Before-and-after change records:
◆ ◆ ◆
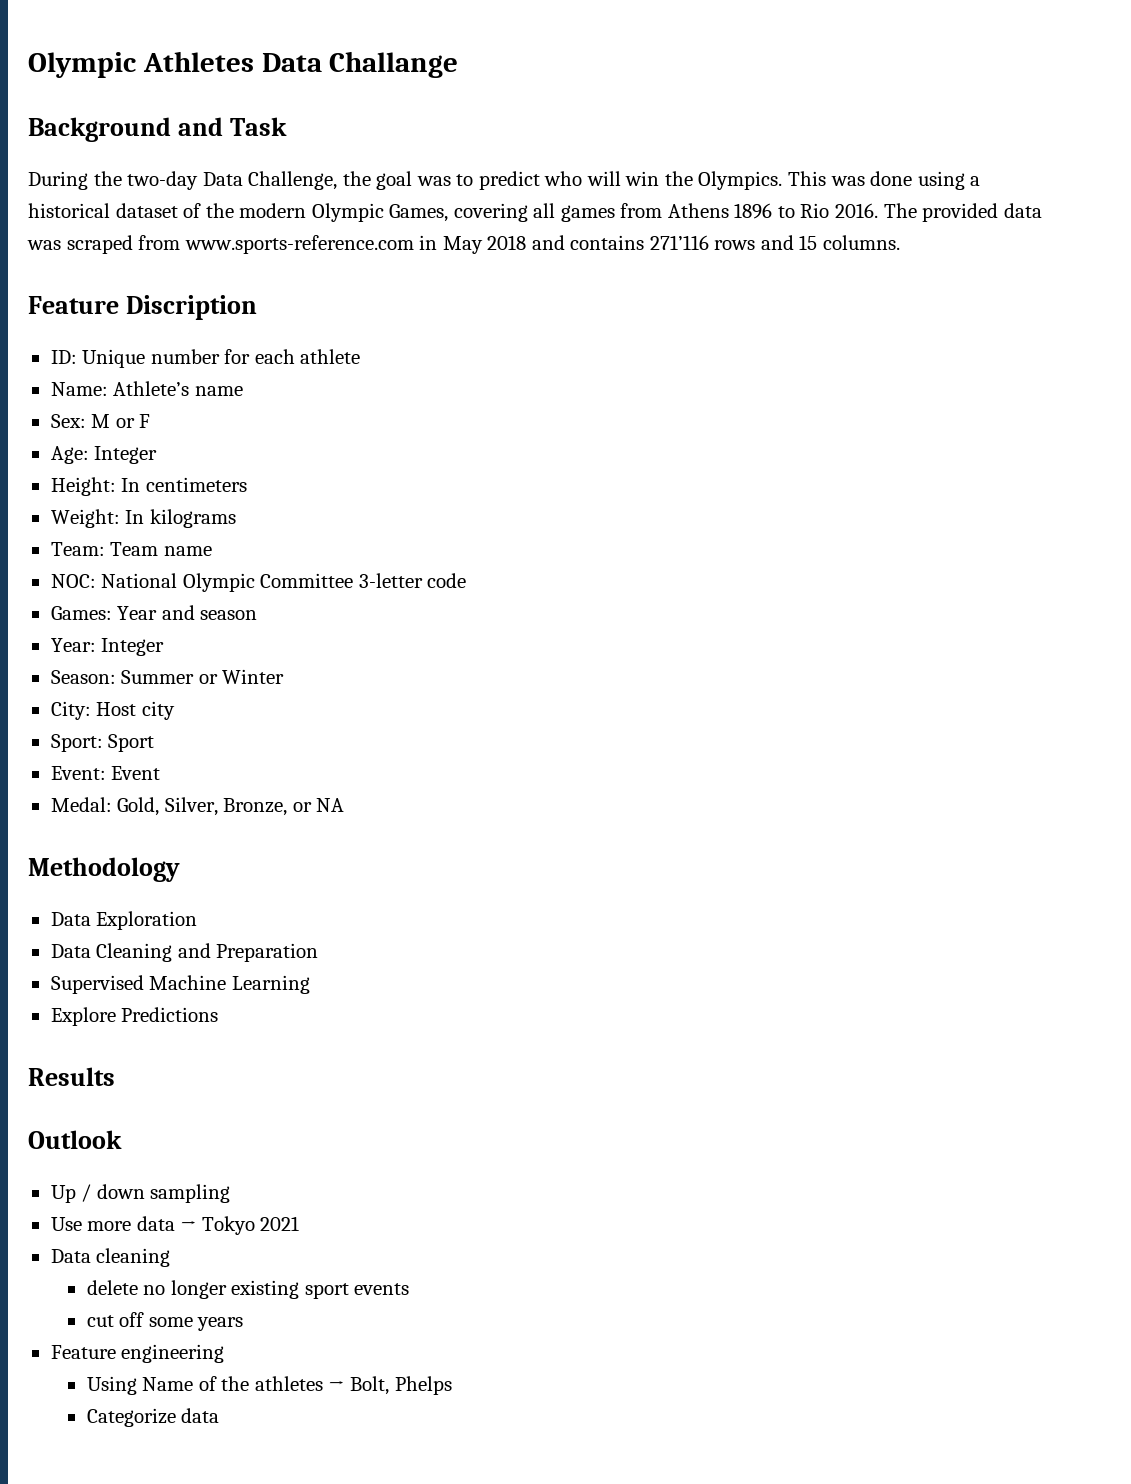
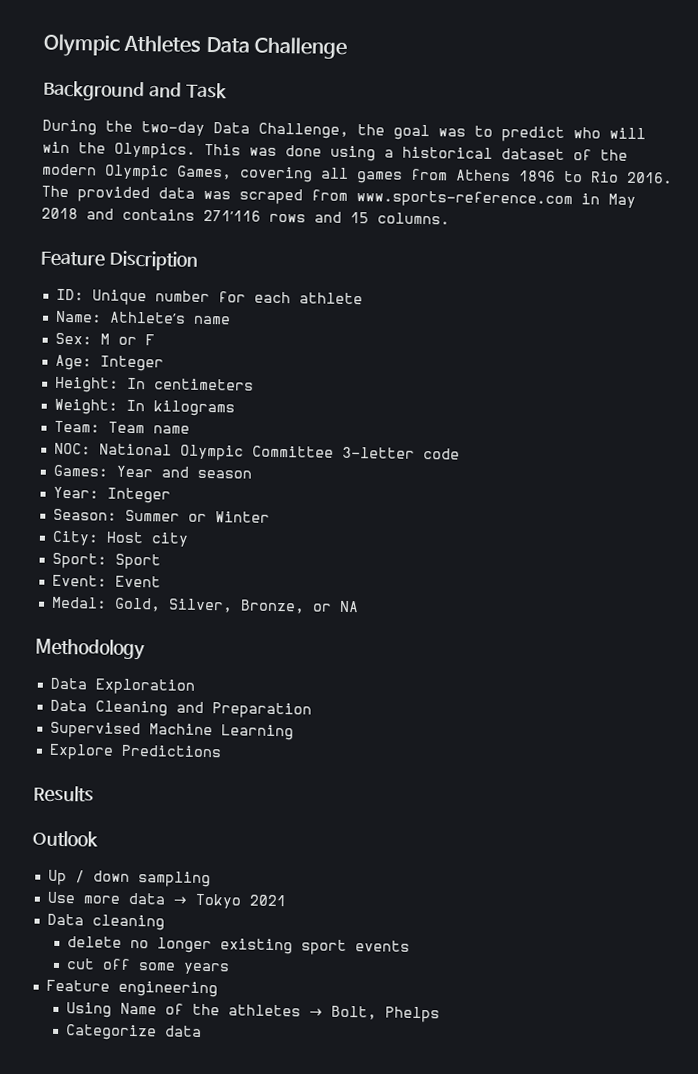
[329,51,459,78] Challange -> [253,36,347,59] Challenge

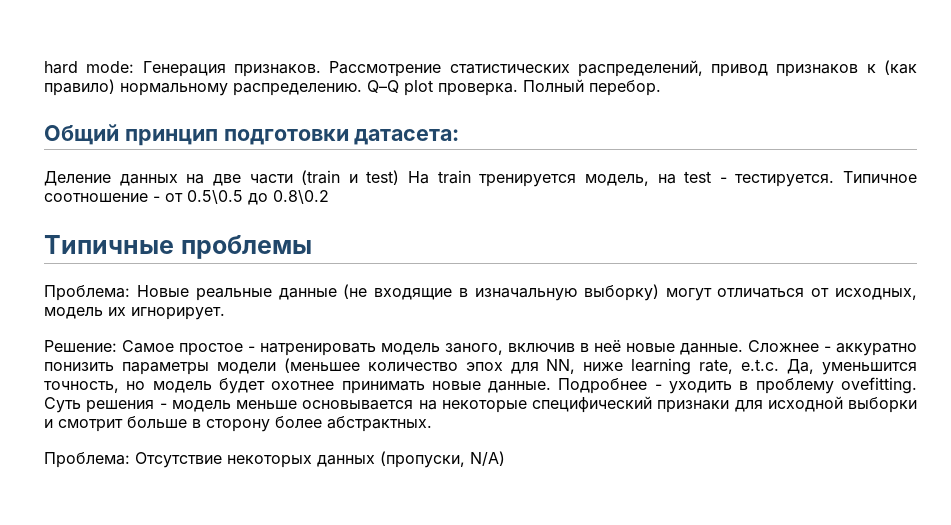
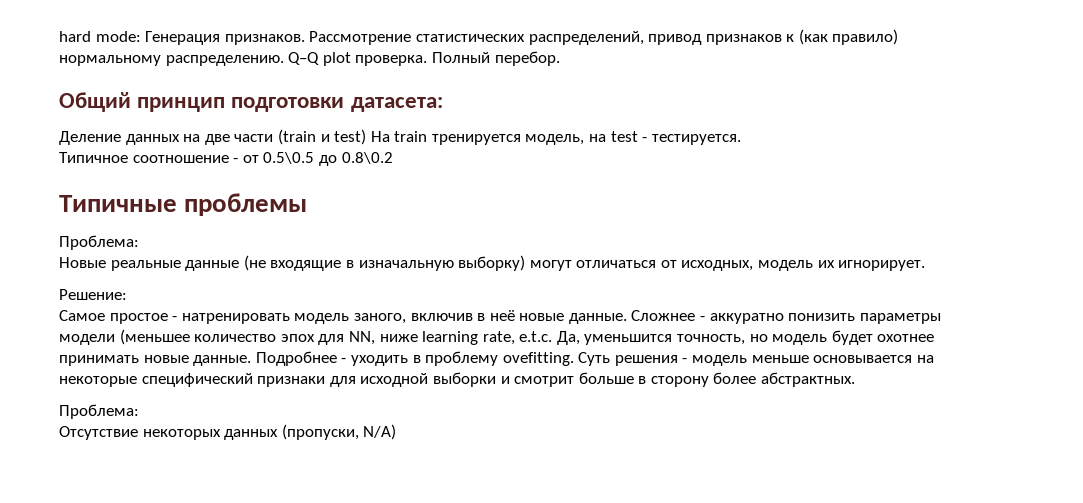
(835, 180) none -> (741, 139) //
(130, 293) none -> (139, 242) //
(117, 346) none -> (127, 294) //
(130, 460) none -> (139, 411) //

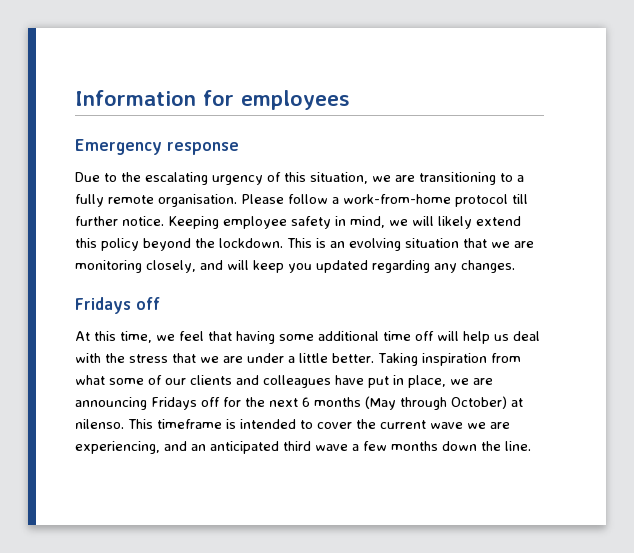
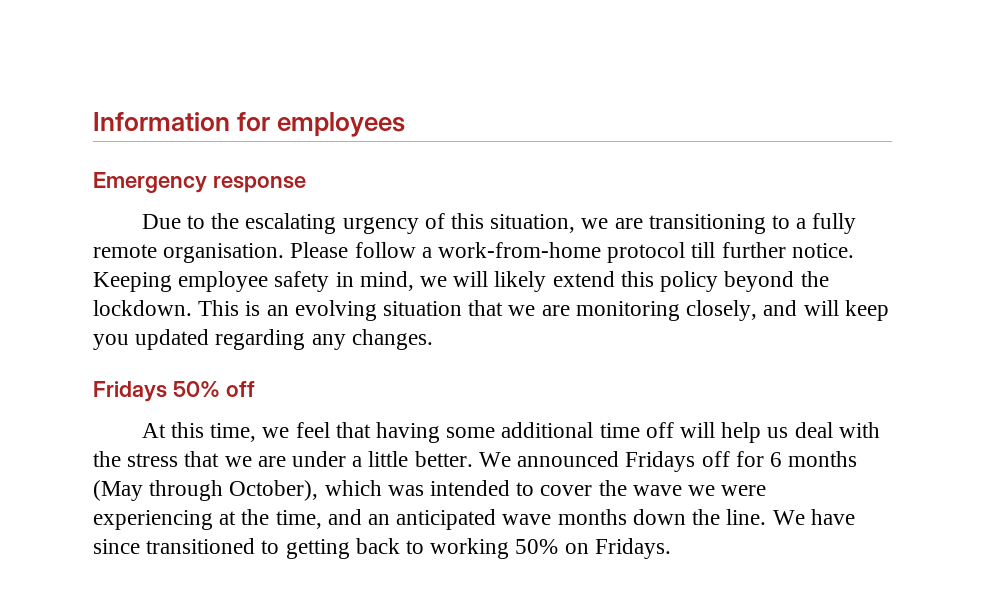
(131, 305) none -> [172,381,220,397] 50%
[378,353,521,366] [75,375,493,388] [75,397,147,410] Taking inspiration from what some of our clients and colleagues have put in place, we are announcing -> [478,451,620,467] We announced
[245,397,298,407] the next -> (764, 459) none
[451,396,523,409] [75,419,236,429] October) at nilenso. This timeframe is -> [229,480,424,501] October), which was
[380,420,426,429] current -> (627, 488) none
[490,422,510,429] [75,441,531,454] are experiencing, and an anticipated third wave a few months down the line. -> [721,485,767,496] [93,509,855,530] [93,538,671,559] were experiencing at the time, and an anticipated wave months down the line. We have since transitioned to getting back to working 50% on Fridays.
◆ ◆ ◆
What is needed is an exact repeat of the records, with every picture left out.

REPLY TO THE EXERCISE
[329,51,459,78] Challange -> [253,36,347,59] Challenge

(835, 180) none -> (741, 139) //
(130, 293) none -> (139, 242) //
(117, 346) none -> (127, 294) //
(130, 460) none -> (139, 411) //

(131, 305) none -> [172,381,220,397] 50%
[378,353,521,366] [75,375,493,388] [75,397,147,410] Taking inspiration from what some of our clients and colleagues have put in place, we are announcing -> [478,451,620,467] We announced
[245,397,298,407] the next -> (764, 459) none
[451,396,523,409] [75,419,236,429] October) at nilenso. This timeframe is -> [229,480,424,501] October), which was
[380,420,426,429] current -> (627, 488) none
[490,422,510,429] [75,441,531,454] are experiencing, and an anticipated third wave a few months down the line. -> [721,485,767,496] [93,509,855,530] [93,538,671,559] were experiencing at the time, and an anticipated wave months down the line. We have since transitioned to getting back to working 50% on Fridays.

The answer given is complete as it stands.